Requirement A =
Duplicate the part of the organ meats passage between "Organ meats are a" and "well as nutritious.", inclusive.

** START Passage provided **

Even Ancel Keys, the father of fat phobia and inventor of the “Mediterranean” diet (1.), advised eating liver once a week because the Cretans, one of the two most healthy groups in his Seven Countries Study, were very fond of organ meats. (Contrary to the common belief that his diet was largely vegetarian, Keys and his wife ate chicken, Canadian bacon, and fish regularly and they ate beef, pork, and lamb three times a week in addition to their weekly liver.) (2.)
Organ meats are a vital part of most traditional diets. A trip to an ethnic grocery or foreign marketplace (Chinese, Japanese, Mexican, French—anywhere but here) will let you see how important organ meats are in the diets of most societies. (The Silver Spoon, the Bible of Italian cooking, devotes 28 pages to variety meats.) Liver heads the list of nutrient dense foods, but it is also one that most Americans never eat. It can be bitter, dry, and tough, but when cooked properly, it is moist, tender, and delicious as well as nutritious.
Whole chickens and turkeys used to come with a waxed-paper bag holding the giblets stuffed into the cavity (and cooked there too, by a lot of novice cooks preparing their first holiday
meal, including yours truly!). Now the spare bits are normally removed before it reaches the shelf. Alas, liver has become almost as scarce as hens’s teeth.
This Fall, I discovered that there is an abundant supply of fresh turkey livers around Thanksgiving and it is super cheap. The stash in the top picture cost me $1.99 per pound! The butcher at my local Whole Foods told me they usually have it starting on November 15th. I stocked my freezer with what I thought would be enough to last for months, but I find it is going much too quickly because we love it so much!

** END Passage provided **
** START Excerpted records **

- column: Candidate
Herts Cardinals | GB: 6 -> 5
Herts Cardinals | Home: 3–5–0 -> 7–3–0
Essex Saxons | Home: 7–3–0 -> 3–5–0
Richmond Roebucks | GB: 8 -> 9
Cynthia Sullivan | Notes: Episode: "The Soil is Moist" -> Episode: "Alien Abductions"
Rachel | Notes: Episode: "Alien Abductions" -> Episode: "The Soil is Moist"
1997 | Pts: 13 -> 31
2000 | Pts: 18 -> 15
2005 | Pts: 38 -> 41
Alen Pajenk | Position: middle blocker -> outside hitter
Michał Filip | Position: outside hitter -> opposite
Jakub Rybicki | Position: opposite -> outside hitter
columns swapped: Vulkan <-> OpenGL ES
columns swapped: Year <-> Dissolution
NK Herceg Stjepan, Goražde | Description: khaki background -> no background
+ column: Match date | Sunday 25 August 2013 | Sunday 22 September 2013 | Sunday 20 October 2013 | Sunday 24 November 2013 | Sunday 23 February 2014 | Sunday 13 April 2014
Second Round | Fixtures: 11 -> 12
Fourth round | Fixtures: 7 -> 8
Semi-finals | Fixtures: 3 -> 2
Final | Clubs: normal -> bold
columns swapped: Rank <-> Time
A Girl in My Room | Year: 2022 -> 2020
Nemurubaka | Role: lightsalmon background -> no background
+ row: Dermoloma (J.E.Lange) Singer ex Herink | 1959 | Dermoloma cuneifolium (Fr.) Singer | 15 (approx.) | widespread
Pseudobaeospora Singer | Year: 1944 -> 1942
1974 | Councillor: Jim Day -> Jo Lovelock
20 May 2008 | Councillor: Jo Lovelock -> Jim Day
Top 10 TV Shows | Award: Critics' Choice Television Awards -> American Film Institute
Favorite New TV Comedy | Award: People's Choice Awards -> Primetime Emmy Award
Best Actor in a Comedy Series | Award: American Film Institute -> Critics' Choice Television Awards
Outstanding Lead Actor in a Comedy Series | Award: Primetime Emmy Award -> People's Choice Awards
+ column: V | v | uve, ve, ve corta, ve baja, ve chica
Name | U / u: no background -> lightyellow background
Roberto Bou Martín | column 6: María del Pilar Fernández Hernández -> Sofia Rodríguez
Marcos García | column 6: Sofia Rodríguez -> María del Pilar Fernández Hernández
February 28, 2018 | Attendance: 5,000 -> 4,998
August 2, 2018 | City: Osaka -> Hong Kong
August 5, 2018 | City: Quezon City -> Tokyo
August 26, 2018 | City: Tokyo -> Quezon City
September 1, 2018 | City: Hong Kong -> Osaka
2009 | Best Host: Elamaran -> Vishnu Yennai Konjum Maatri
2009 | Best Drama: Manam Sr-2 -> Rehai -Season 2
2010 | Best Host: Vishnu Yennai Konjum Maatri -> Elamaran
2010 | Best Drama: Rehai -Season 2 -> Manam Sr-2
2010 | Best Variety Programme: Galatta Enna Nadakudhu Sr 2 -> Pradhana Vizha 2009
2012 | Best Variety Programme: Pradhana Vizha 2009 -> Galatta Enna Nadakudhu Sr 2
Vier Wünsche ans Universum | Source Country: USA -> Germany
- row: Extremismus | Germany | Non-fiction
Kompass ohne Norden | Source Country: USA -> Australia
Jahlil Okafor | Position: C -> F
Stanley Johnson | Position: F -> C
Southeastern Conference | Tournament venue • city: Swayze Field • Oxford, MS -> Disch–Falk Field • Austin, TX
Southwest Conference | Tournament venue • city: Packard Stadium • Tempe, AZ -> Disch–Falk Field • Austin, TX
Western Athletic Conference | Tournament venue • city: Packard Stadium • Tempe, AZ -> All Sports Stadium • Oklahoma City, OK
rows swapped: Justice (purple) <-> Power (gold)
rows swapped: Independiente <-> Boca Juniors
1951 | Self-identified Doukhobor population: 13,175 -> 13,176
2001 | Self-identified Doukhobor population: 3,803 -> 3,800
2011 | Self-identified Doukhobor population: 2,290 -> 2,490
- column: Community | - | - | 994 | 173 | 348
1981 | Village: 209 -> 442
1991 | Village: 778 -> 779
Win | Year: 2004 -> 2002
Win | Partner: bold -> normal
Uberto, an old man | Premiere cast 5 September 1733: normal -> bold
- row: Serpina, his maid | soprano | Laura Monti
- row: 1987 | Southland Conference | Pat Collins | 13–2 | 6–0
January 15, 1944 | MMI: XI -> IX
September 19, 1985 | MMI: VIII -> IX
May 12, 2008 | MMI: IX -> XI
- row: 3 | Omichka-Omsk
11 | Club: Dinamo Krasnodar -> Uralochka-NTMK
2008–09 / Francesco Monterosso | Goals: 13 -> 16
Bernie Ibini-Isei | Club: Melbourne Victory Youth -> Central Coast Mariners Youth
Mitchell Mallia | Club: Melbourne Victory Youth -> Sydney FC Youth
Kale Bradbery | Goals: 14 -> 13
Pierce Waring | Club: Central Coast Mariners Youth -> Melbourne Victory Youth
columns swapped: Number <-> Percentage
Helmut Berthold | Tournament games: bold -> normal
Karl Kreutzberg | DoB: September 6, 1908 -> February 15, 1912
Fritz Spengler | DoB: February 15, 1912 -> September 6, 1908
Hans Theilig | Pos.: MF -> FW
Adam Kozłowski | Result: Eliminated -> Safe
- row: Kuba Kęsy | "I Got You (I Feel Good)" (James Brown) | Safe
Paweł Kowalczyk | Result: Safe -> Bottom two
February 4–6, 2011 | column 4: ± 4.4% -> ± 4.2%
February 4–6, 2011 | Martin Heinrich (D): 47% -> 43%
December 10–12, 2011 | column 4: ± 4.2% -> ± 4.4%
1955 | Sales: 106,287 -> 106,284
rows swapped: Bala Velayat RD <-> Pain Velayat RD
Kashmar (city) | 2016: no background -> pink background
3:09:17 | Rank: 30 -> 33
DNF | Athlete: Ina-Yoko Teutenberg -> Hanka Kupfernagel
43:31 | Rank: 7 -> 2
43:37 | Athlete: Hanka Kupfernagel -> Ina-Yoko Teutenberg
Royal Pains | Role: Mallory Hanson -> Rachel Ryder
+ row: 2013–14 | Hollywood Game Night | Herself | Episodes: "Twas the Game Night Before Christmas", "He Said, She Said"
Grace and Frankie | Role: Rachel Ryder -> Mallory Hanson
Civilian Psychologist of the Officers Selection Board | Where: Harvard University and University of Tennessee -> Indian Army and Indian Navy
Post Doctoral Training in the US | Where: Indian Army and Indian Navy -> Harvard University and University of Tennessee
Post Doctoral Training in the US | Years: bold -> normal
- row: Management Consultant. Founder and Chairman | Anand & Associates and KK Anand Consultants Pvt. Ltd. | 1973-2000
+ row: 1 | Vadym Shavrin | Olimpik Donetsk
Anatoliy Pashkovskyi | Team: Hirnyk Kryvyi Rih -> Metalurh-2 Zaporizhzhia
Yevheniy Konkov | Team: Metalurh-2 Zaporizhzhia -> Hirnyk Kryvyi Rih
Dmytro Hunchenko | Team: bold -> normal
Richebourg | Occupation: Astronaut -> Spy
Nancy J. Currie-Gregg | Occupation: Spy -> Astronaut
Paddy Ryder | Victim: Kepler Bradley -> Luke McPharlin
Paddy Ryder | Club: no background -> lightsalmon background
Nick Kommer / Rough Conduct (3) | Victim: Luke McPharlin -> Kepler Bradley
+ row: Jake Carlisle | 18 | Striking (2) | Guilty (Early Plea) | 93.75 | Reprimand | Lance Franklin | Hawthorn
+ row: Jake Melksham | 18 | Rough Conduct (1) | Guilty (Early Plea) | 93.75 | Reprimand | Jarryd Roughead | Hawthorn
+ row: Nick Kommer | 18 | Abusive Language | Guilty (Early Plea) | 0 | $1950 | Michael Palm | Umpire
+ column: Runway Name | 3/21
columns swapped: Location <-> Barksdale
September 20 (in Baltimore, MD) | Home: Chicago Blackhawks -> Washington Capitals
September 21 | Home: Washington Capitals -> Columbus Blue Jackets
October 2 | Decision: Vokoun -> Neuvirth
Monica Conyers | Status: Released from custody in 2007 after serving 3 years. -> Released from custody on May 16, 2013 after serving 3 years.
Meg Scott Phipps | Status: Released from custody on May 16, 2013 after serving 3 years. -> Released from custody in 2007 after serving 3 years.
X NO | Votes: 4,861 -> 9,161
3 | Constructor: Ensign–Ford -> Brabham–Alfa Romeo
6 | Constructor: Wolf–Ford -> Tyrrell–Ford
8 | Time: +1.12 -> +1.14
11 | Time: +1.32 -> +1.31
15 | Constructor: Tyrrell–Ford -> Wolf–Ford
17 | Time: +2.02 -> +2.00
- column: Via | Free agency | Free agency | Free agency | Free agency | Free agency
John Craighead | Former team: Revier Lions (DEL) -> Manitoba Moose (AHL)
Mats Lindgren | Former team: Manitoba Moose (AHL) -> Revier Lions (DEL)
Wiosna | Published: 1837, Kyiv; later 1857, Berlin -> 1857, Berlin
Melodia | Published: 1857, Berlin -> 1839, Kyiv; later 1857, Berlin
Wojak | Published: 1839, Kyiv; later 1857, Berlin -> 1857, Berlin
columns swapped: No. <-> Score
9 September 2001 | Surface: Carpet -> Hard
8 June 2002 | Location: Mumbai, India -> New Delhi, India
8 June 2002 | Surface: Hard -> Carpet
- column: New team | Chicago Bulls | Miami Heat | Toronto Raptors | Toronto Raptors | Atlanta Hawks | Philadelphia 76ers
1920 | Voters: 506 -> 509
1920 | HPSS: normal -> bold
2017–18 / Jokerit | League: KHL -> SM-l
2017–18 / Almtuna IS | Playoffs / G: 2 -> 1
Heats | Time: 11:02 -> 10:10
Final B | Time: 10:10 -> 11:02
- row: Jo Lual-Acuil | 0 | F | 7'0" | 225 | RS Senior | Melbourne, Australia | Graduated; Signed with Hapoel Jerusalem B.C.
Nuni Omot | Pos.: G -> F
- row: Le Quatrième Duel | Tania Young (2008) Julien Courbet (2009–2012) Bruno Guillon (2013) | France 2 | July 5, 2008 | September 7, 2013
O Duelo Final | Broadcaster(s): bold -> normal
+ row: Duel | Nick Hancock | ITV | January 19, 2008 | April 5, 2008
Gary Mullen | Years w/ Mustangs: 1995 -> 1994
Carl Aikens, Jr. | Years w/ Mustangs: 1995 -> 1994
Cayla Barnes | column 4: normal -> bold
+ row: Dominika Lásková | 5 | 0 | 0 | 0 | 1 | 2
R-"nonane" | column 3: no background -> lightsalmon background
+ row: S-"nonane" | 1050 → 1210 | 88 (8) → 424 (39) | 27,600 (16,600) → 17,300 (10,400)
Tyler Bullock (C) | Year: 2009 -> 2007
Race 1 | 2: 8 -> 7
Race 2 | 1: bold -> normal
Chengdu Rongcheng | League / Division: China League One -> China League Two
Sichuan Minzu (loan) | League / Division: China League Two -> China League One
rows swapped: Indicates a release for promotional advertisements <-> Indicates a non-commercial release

** END Excerpted records **

Requirement B =
Edit the records from their first line through the line holding "columns swapped: Rank <-> Time", inclusive, replacing "Fixtures" with "Matches" and leaving all else unchanged, and give only those lines.

Answer A =
Organ meats are a vital part of most traditional diets. A trip to an ethnic grocery or foreign marketplace (Chinese, Japanese, Mexican, French—anywhere but here) will let you see how important organ meats are in the diets of most societies. (The Silver Spoon, the Bible of Italian cooking, devotes 28 pages to variety meats.) Liver heads the list of nutrient dense foods, but it is also one that most Americans never eat. It can be bitter, dry, and tough, but when cooked properly, it is moist, tender, and delicious as well as nutritious.

Answer B =
- column: Candidate
Herts Cardinals | GB: 6 -> 5
Herts Cardinals | Home: 3–5–0 -> 7–3–0
Essex Saxons | Home: 7–3–0 -> 3–5–0
Richmond Roebucks | GB: 8 -> 9
Cynthia Sullivan | Notes: Episode: "The Soil is Moist" -> Episode: "Alien Abductions"
Rachel | Notes: Episode: "Alien Abductions" -> Episode: "The Soil is Moist"
1997 | Pts: 13 -> 31
2000 | Pts: 18 -> 15
2005 | Pts: 38 -> 41
Alen Pajenk | Position: middle blocker -> outside hitter
Michał Filip | Position: outside hitter -> opposite
Jakub Rybicki | Position: opposite -> outside hitter
columns swapped: Vulkan <-> OpenGL ES
columns swapped: Year <-> Dissolution
NK Herceg Stjepan, Goražde | Description: khaki background -> no background
+ column: Match date | Sunday 25 August 2013 | Sunday 22 September 2013 | Sunday 20 October 2013 | Sunday 24 November 2013 | Sunday 23 February 2014 | Sunday 13 April 2014
Second Round | Matches: 11 -> 12
Fourth round | Matches: 7 -> 8
Semi-finals | Matches: 3 -> 2
Final | Clubs: normal -> bold
columns swapped: Rank <-> Time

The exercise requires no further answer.